Flying in not so graceful arches I have three novels, several short stories, and a six day-a-week blog. Not bad for a guy with essentially one hand for typing. Some of these things have been flying around for years awaiting my attention and heckling me whenever I walk past the notebooks where most of them started out.
I know, I know – there are some writers who could do all of that before lunch and still have time to knock off a dozen book blurbs. That ain’t me.
I do try to write every day and I’m successful at that most of the time. I started doing this blog to get myself back in the daily habit. I used to stop before work and write for an hour every morning – longhand (cursive) and while simultaneously downing an apple fritter and coffee. At the end of a year I had 95% of a novel (first draft) finished and a serious weight problem. Dieting then delayed subsequent drafts for a couple of years. I refer to those as “The Atkins Drafts.”
My current dilemma is that I have all of these half-finished stories, a third-told, a quarter-edited, and not at all readable. And there are more ideas, concepts and snatches of dialogue wandering around in my head waiting their turn.
“Now serving number 15 – What number are you, Autobiographical Sketch?”
My brain is like the counter in a kosher deli at 2 o’clock on a Friday afternoon.
There are days I wish I had Writer’s Block so I could get some rest. I’ve never been cursed with that. Poor punctuation skills – yes, but not a lack of ideas about what to write next – no problem.
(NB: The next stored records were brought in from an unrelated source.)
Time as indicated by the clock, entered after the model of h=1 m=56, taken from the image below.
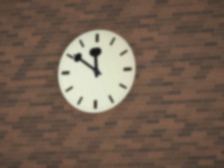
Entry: h=11 m=51
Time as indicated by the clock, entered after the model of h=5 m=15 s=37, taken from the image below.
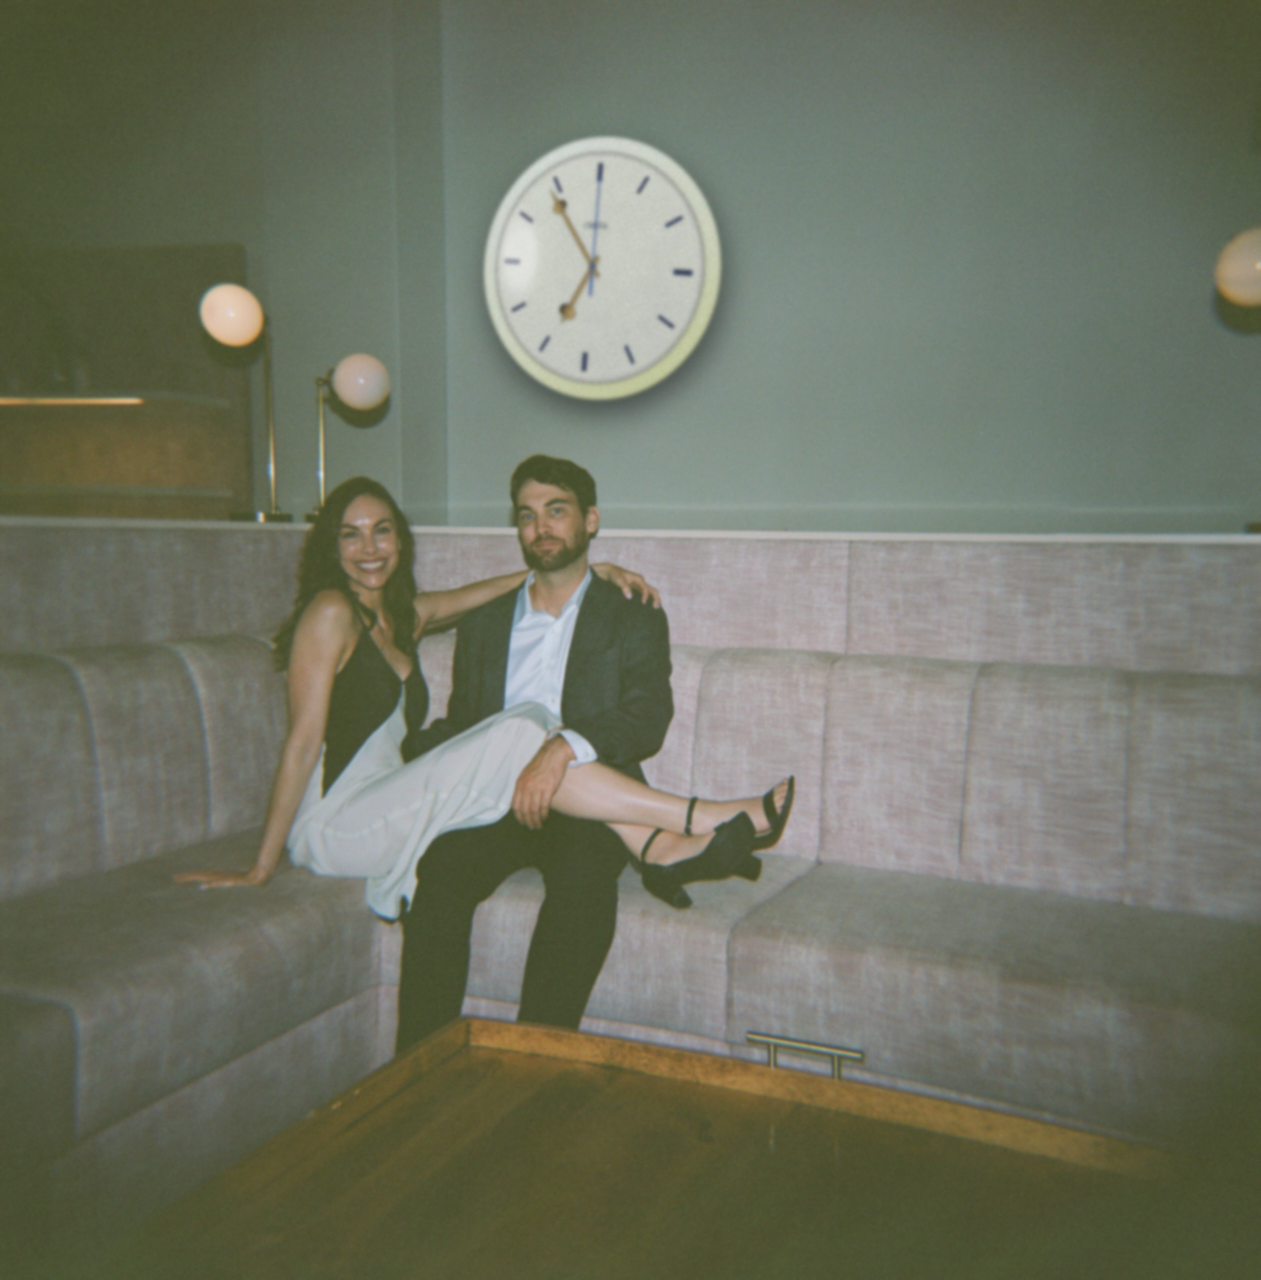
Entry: h=6 m=54 s=0
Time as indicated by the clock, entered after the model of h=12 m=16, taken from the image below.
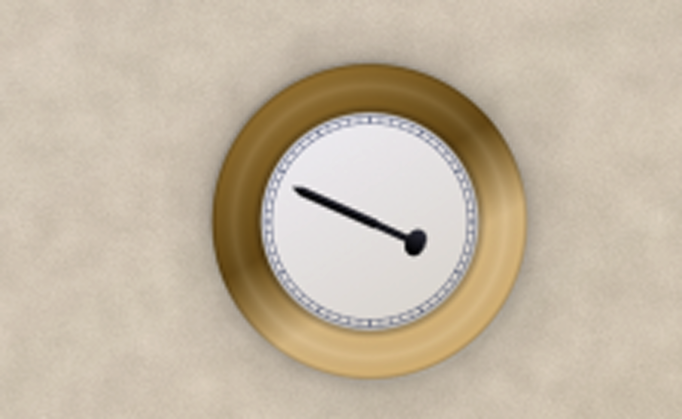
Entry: h=3 m=49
In college I had to write a paper for a class in Rhetorical Criticism. A real yawner of a class – no? We all met on the first day, got the instructions on what to do, and then we were turned loose. We were told to report back on the last day of class to turn in our papers.
Either the instructions were a bit vague or I just missed a line or two, but we were never told how long the papers were to be.
On the final day of the Quarter the class reconvened and we handed in our work. I was appalled when I saw everyone turning in nice, thin binders holding no more than 15 pages, including bibliography and notes. Everyone stared when my name was called and I handed Dr. Ross my 72 pages in a three-ring binder – with illustrated cover sheet.
When my paper was returned after grading it had a large red A+ at the top and a note, “Hang on to this. You’ve already done your Master’s Thesis.”
I still have that paper somewhere tucked away with other relics and detritus of my life. It’s a shame I never went on to Graduate School. That paper would have saved me a bunch of time and allowed me to get involved in things I never should. Maybe it was meant to be that way. A sort of a “Save the cheerleader, save the world,” kind of thing. I’m still waiting.
But, back to the problem at hand – seventy-two flaming Indian Clubs in the air, one handed typing and too many late nights for a dude my age.
I love doing the blog, I want to develop a couple of my short pieces right now, and the novels are getting downright rude from up there on the shelf.
I need to think on this. I’ll get back to you.